Рыжий офицер быстро повернулся в сторону батальонного с готовым возражением, но раздумал и замолчал.
К батальонному командиру подбежал сбоку фельдфебель и вполголоса доложил:
— Ваше высокоблагородие, ведут этого самого татарчонка.
Все обернулись назад. Живой четырехугольник вдруг зашевелился без всякой команды и затих. Офицеры поспешно пошли к ротам, застегивая на ходу перчатки.
Среди наступившей тишины резко слышались тяжелые шаги трех человек. Байгузин шел в середине между двумя конвойными. Он был все в той же непомерной шинели, заплатанной на спине кусками разных оттенков: рукава по-прежнему болтались по колено. Поля нахлобученной шапки опустились спереди на кокарду, а сзади высоко поднялись, что придавало татарину еще более жалкий вид. Странное производил впечатление этот маленький, сгорбленный преступник, когда он остановился между двумя конвойными, посреди четырехсот вооруженных людей.

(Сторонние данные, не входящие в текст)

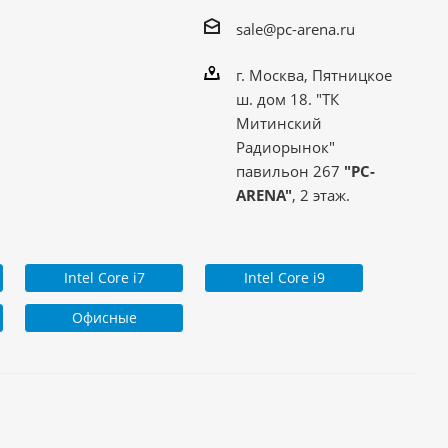
sale@pc-arena.ru
г. Москва, Пятницкое
ш. дом 18. "ТК
Митинский
Радиорынок"
павильон 267
"PC-
ARENA"
, 2 этаж.
Intel Core i7
Intel Core i9
Офисные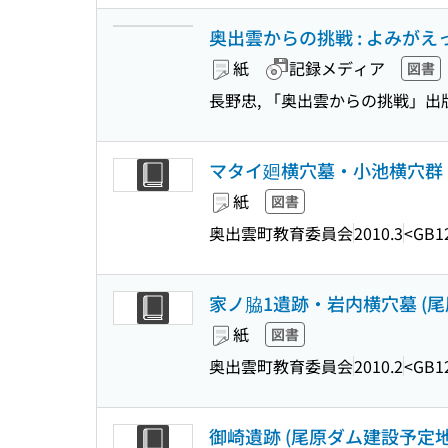
奥出雲からの挑戦 : よみが
紙
記録メディア
図書
長野忠, 「奥出雲からの挑戦」出
マタイ廻横穴墓・小池横穴群
紙
図書
奥出雲町教育委員会
2010.3
<GB1
家ノ脇1遺跡・岩内横穴墓 (尾
紙
図書
奥出雲町教育委員会
2010.2
<GB1
御崎遺跡 (尾原ダム建設予定地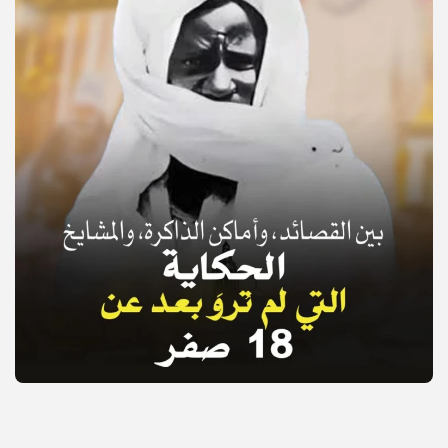
© Copyright 2025, APS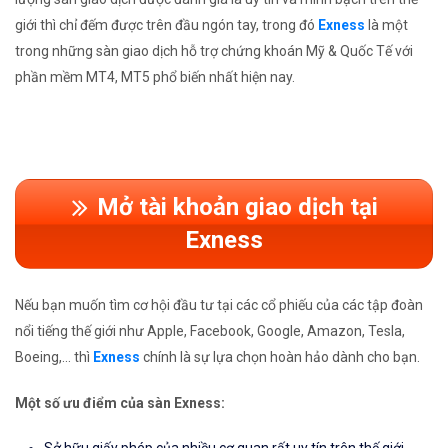
giới thì chỉ đếm được trên đầu ngón tay, trong đó
Exness
là một
trong những sàn giao dịch hỗ trợ chứng khoán Mỹ & Quốc Tế với
phần mềm MT4, MT5 phổ biến nhất hiện nay.
Mở tài khoản giao dịch tại
Exness
Nếu bạn muốn tìm cơ hội đầu tư tại các cổ phiếu của các tập đoàn
nổi tiếng thế giới như Apple, Facebook, Google, Amazon, Tesla,
Boeing,... thì
Exness
chính là sự lựa chọn hoàn hảo dành cho bạn.
Một số ưu điểm của sàn Exness: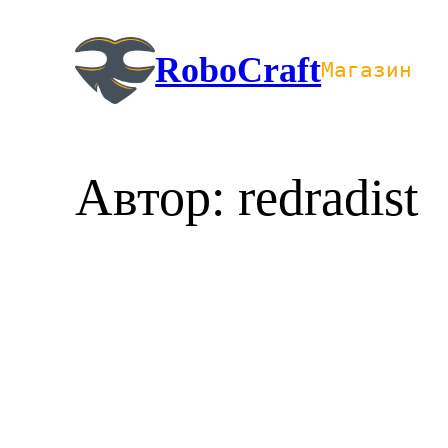
Перейти
к
RoboCraft
Магазин
содержимому
Автор:
redradist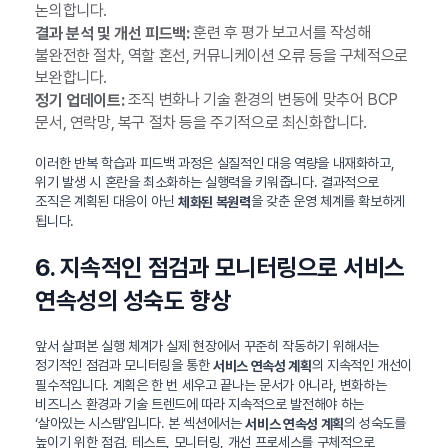
논의합니다.
훈련 후 평가 보고서를 작성해
결과 분석 및 개선 피드백:
불완전한 절차, 역할 혼선, 커뮤니케이션 오류 등을 구체적으로
보완합니다.
조직 변화나 기술 환경의 변동에 맞추어 BCP
정기 업데이트:
문서, 연락망, 복구 절차 등을 주기적으로 최신화합니다.
이러한 반복 학습과 피드백 과정은 실질적인 대응 역량을 내재화하고,
위기 발생 시 혼란을 최소화하는 실행력을 키워줍니다. 결과적으로
조직은 계획된 대응이 아닌
을 갖춘 운영 체계를 확보하게
체화된 복원력
됩니다.
6. 지속적인 점검과 모니터링으로 서비스
연속성의 성숙도 향상
앞서 살펴본 실행 체계가 실제 현장에서 꾸준히 작동하기 위해서는
정기적인 점검과 모니터링을 통한
의 지속적인 개선이
서비스 연속성 계획
필수적입니다. 계획은 한 번 세우고 끝나는 문서가 아니라, 변화하는
비즈니스 환경과 기술 트렌드에 따라 지속적으로 발전해야 하는
‘살아있는 시스템’입니다. 본 섹션에서는
의 성숙도를
서비스 연속성 계획
높이기 위한 점검, 테스트, 모니터링, 개선 프로세스를 구체적으로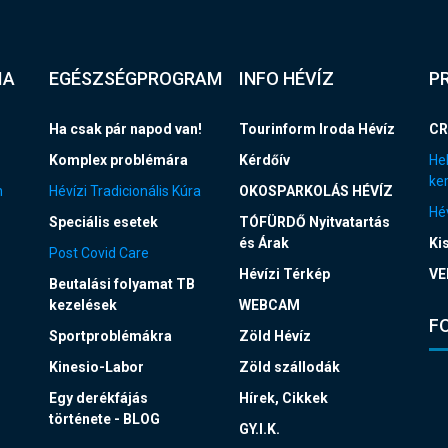
IA
EGÉSZSÉGPROGRAM
INFO HÉVÍZ
P
Ha csak pár napod van!
Tourinform Iroda Hévíz
CR
Komplex problémára
Kérdőív
Hel
ke
n
Hévízi Tradicionális Kúra
OKOSPARKOLÁS HÉVÍZ
Hév
Speciális esetek
TÓFÜRDŐ Nyitvatartás
és Árak
Ki
Post Covid Care
Hévízi Térkép
VE
Beutalási folyamat TB
kezelések
WEBCAM
F
Sportproblémákra
Zöld Hévíz
Kinesio-Labor
Zöld szállodák
Egy derékfájás
Hírek, Cikkek
története - BLOG
GY.I.K.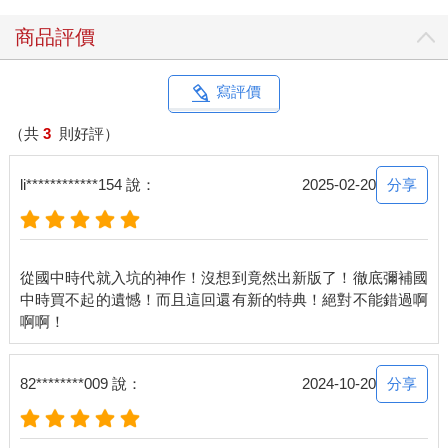
容，努力走去勸那隻肥豬不要再加稅了！
話有點扯遠了，再拉回來。
商品評價
相較於太陽騎士是光明神的仁慈代言人，暴風騎士則是「自由」
的代表騎士，所以他「自由自在」且「風流倜儻」，只要是能蹺
的集會，他都蹺。
寫評價
只要是長得比龍好一點的女人，他都得拋去一個媚眼。
只要和「自由」有點關聯性的活動，他都得插上一腳，譬如說哪
（共
3
則好評）
邊發生革命，他至少得去做個激揚的演講，有時做完演講還脫不
了身，被強迫要去領導衝鋒小隊什麼的。
分享
li************154 說：
2025-02-20
不過神奇的是，就算暴風蹺掉所有聖殿召開的集會，他總有辦法
得知集會上發布的消息，還會做好所有分配給他的工作——有時
候還特別多，沒辦法，誰教他不來開會，所以當然要趁人不在，
把工作推過去啊！他甚至可以得知下次的集會是絕對不可以蹺
從國中時代就入坑的神作！沒想到竟然出新版了！徹底彌補國
的，然後他會準時來上工。
中時買不起的遺憾！而且這回還有新的特典！絕對不能錯過啊
就是說，雖然是「號稱」自由自在的暴風騎士，表面上可以不來
開會，但是發給你的公文，你就是得做完！
至於風流倜儻這點嘛……雖然這傢伙沿路走來，不管是公主、仕
女、女僕到拿著通馬桶工具的老大媽，都公平地拋去一個媚眼，
分享
82********009 說：
2024-10-20
嘴角還永遠帶著玩世不恭的笑容。
但我一直都很懷疑，這傢伙根本就還是個純情處男！畢竟他號稱
風流倜儻這麼久，我就沒見過哪個女人帶著大肚子來找他負責。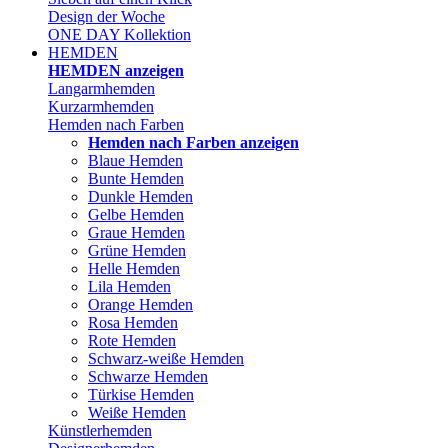
Design der Woche
ONE DAY Kollektion
HEMDEN
HEMDEN anzeigen
Langarmhemden
Kurzarmhemden
Hemden nach Farben
Hemden nach Farben anzeigen
Blaue Hemden
Bunte Hemden
Dunkle Hemden
Gelbe Hemden
Graue Hemden
Grüne Hemden
Helle Hemden
Lila Hemden
Orange Hemden
Rosa Hemden
Rote Hemden
Schwarz-weiße Hemden
Schwarze Hemden
Türkise Hemden
Weiße Hemden
Künstlerhemden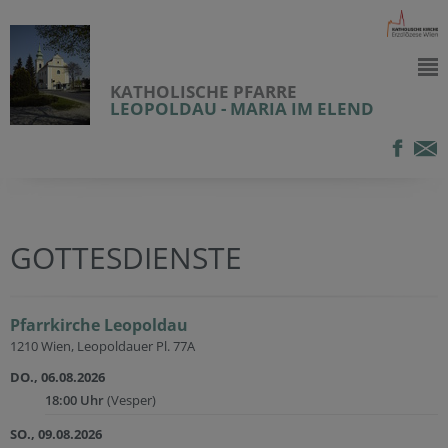
KATHOLISCHE PFARRE
LEOPOLDAU - MARIA IM ELEND
GOTTESDIENSTE
Pfarrkirche Leopoldau
1210 Wien, Leopoldauer Pl. 77A
DO., 06.08.2026
18:00 Uhr
(Vesper)
SO., 09.08.2026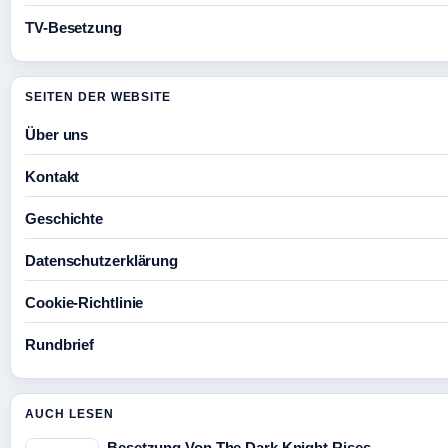
TV-Besetzung
SEITEN DER WEBSITE
Über uns
Kontakt
Geschichte
Datenschutzerklärung
Cookie-Richtlinie
Rundbrief
AUCH LESEN
Besetzung Von The Dark Knight Rises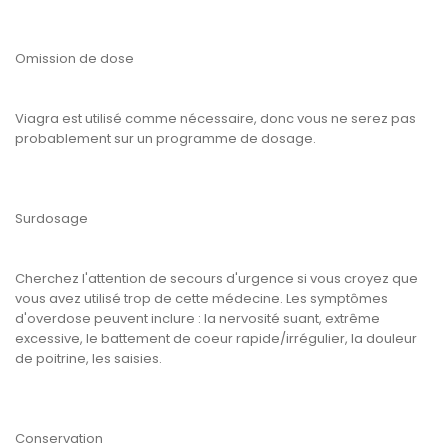
Omission de dose
Viagra est utilisé comme nécessaire, donc vous ne serez pas
probablement sur un programme de dosage.
Surdosage
Cherchez l'attention de secours d'urgence si vous croyez que
vous avez utilisé trop de cette médecine. Les symptômes
d'overdose peuvent inclure : la nervosité suant, extrême
excessive, le battement de coeur rapide/irrégulier, la douleur
de poitrine, les saisies.
Conservation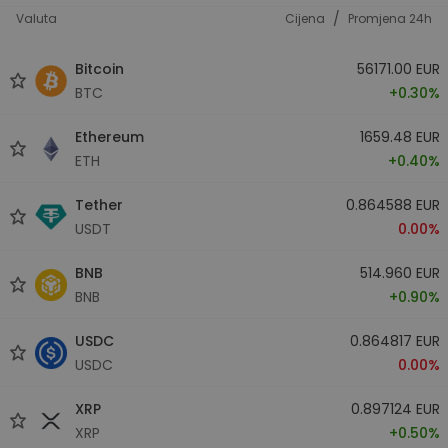
/
Valuta
Cijena
Promjena 24h
Bitcoin
56171.00 EUR
BTC
+0.30%
Ethereum
1659.48 EUR
ETH
+0.40%
Tether
0.864588 EUR
USDT
0.00%
BNB
514.960 EUR
BNB
+0.90%
USDC
0.864817 EUR
USDC
0.00%
XRP
0.897124 EUR
XRP
+0.50%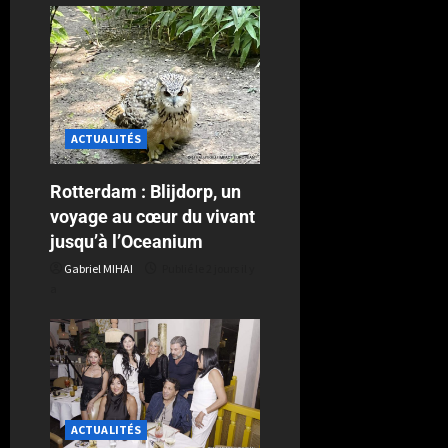
ACTUALITÉS
Rotterdam : Blijdorp, un
voyage au cœur du vivant
jusqu’à l’Oceanium
Gabriel MIHAI
Publié le 2 jours il y
a
ACTUALITÉS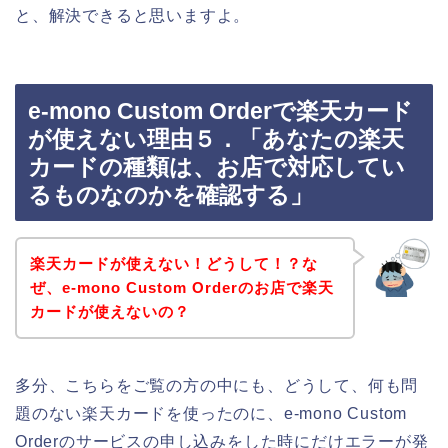
と、解決できると思いますよ。
e-mono Custom Orderで楽天カード
が使えない理由５．「あなたの楽天
カードの種類は、お店で対応してい
るものなのかを確認する」
楽天カードが使えない！どうして！？な
ぜ、e-mono Custom Orderのお店で楽天
カードが使えないの？
多分、こちらをご覧の方の中にも、どうして、何も問
題のない楽天カードを使ったのに、e-mono Custom
Orderのサービスの申し込みをした時にだけエラーが発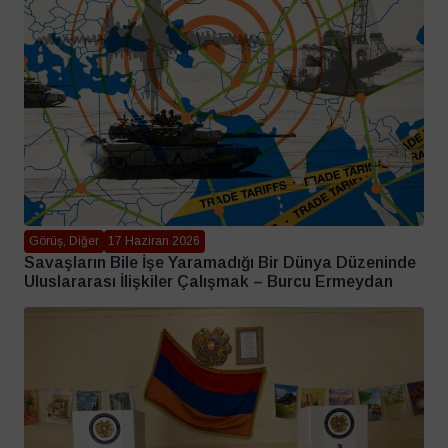
Görüş, Diğer
17 Haziran 2026
Savaşların Bile İşe Yaramadığı Bir Dünya Düzeninde
Uluslararası İlişkiler Çalışmak – Burcu Ermeydan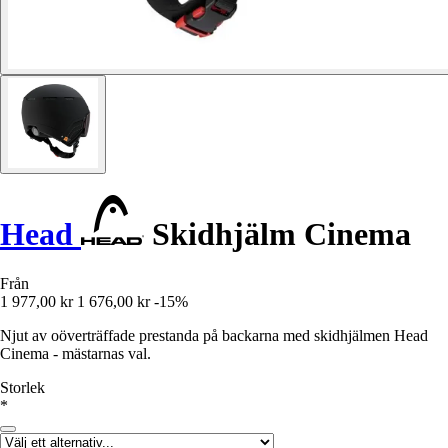
Head
Skidhjälm Cinema
Från
1 977,00 kr
1 676,00 kr
-15%
Njut av oöverträffade prestanda på backarna med skidhjälmen Head
Cinema - mästarnas val.
Storlek
*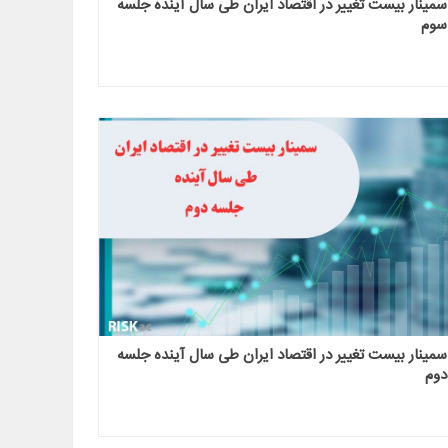
سمینار بیست تغییر در اقتصاد ایران طی سال آینده جلسه
سوم
 و خاورمیانه
دوره پیش بینی تغییرات ژئوپولتیک و خاورمیانه
اشتراک 
در سال 1400(رایگان)
۲ خرداد ۱۴۰۵
پنجشنبه ۲۸ خرداد ۱۴۰۵
سمینار بیست تغییر در اقتصاد ایران طی سال آینده جلسه
دوم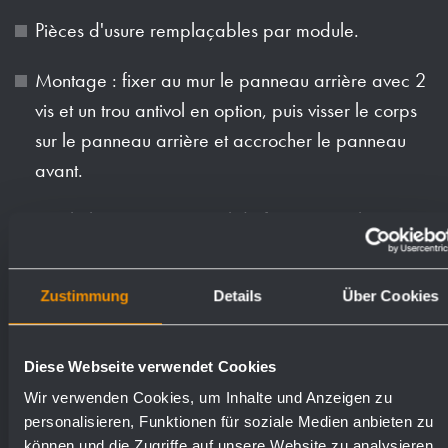
Pièces d'usure remplaçables par module.
Montage : fixer au mur le panneau arrière avec 2
vis et un trou antivol en option, puis visser le corps
sur le panneau arrière et accrocher le panneau
avant.
Article livré avec matériel de fixation et piles.
Poids (en kg): 3.6
Zustimmung
Details
Über Cookies
Numéros de
Diese Webseite verwendet Cookies
Surfaces disponibles
commande
Wir verwenden Cookies, um Inhalte und Anzeigen zu
personalisieren, Funktionen für soziale Medien anbieten zu
können und die Zugriffe auf unsere Website zu analysieren.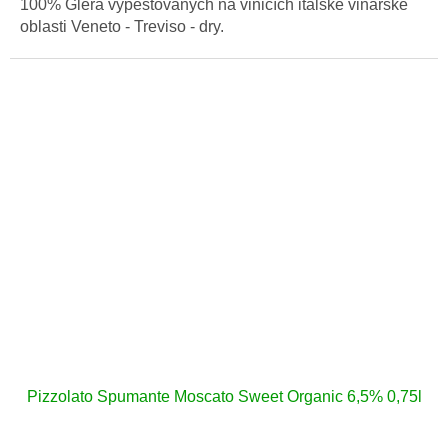
100% Glera vypěstovaných na vinicích italské vinařské
oblasti Veneto - Treviso - dry.
Pizzolato Spumante Moscato Sweet Organic 6,5% 0,75l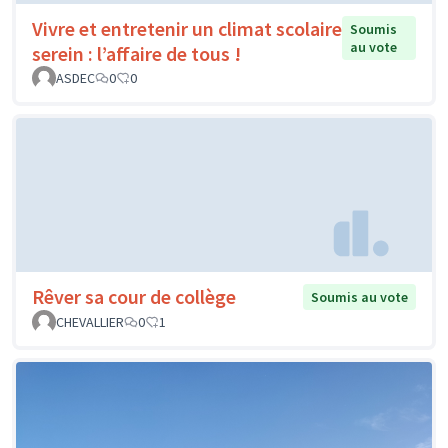
Vivre et entretenir un climat scolaire
Soumis
au vote
serein : l’affaire de tous !
ASDEC
0
0
Rêver sa cour de collège
Soumis au vote
CHEVALLIER
0
1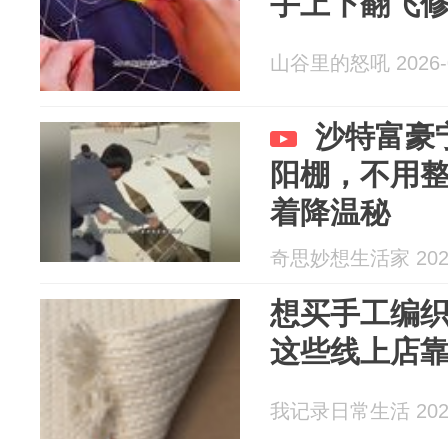
手上下翻飞
山谷里的怒吼 2026-0
沙特富豪
阳棚，不用
着降温秘
奇思妙想生活家 2026
想买手工编
这些线上店
我记录日常生活 2026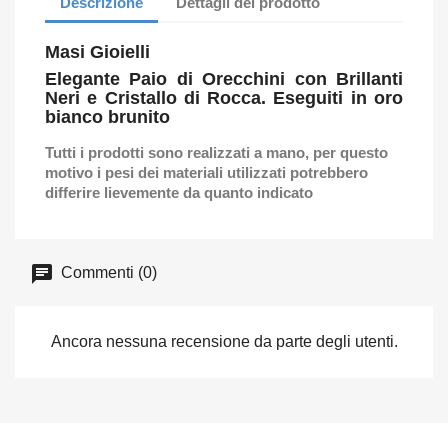
Descrizione
Dettagli del prodotto
Masi Gioielli
Elegante Paio di Orecchini con Brillanti
Neri e Cristallo di Rocca. Eseguiti in oro
bianco brunito
Tutti i prodotti sono realizzati a mano, per questo
motivo i pesi dei materiali utilizzati potrebbero
differire lievemente da quanto indicato
Commenti (0)
Ancora nessuna recensione da parte degli utenti.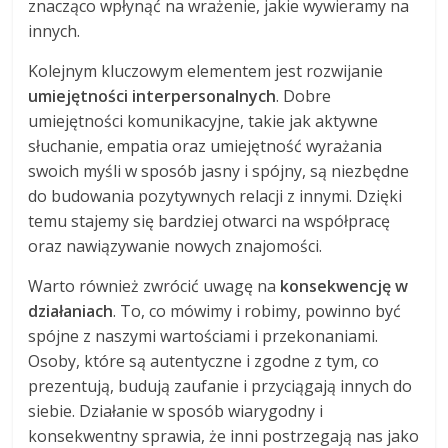
znacząco wpłynąć na wrażenie, jakie wywieramy na
innych.
Kolejnym kluczowym elementem jest rozwijanie
umiejętności interpersonalnych
. Dobre
umiejętności komunikacyjne, takie jak aktywne
słuchanie, empatia oraz umiejętność wyrażania
swoich myśli w sposób jasny i spójny, są niezbędne
do budowania pozytywnych relacji z innymi. Dzięki
temu stajemy się bardziej otwarci na współpracę
oraz nawiązywanie nowych znajomości.
Warto również zwrócić uwagę na
konsekwencję w
działaniach
. To, co mówimy i robimy, powinno być
spójne z naszymi wartościami i przekonaniami.
Osoby, które są autentyczne i zgodne z tym, co
prezentują, budują zaufanie i przyciągają innych do
siebie. Działanie w sposób wiarygodny i
konsekwentny sprawia, że inni postrzegają nas jako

С тех пор как подпоручик Козловский прочел в приказе о назначении над Байгузиным телесного наказания, им овладели дикие и очень смешанные впечатления. Ему ничего не удалось сделать для Байгузина, потому что начальство на другой же день заторопило его с дознанием. Правда, помня данное татарину слово, он обратился к своему ротному командиру за советом, но потерпел полную неудачу. Ротный командир сначала удивился, потом расхохотался и, наконец, видя возрастающее волнение молодого офицера, заговорил о чем-то постороннем и отвлек его внимание. Теперь Козловский чувствовал себя не то что предателем, но ему казалось, будто он обманом вытянул у Байгузина признание в воровстве. «Ведь это, пожалуй, еще хуже, — думал он, — растрогать человека воспоминанием о доме, о матери, да потом сразу и прихлопнуть». Сейчас, слушая рыжего офицера, он особенно сильно ненавидел его неприятную, грязную бороду, его тяжелую, грубую фигуру, замасленные косички его волос, торчавших сзади из-под шапки. Этот человек, по-видимому, с удовольствием пришел на зрелище, виновником которого Козловский считал все-таки себя.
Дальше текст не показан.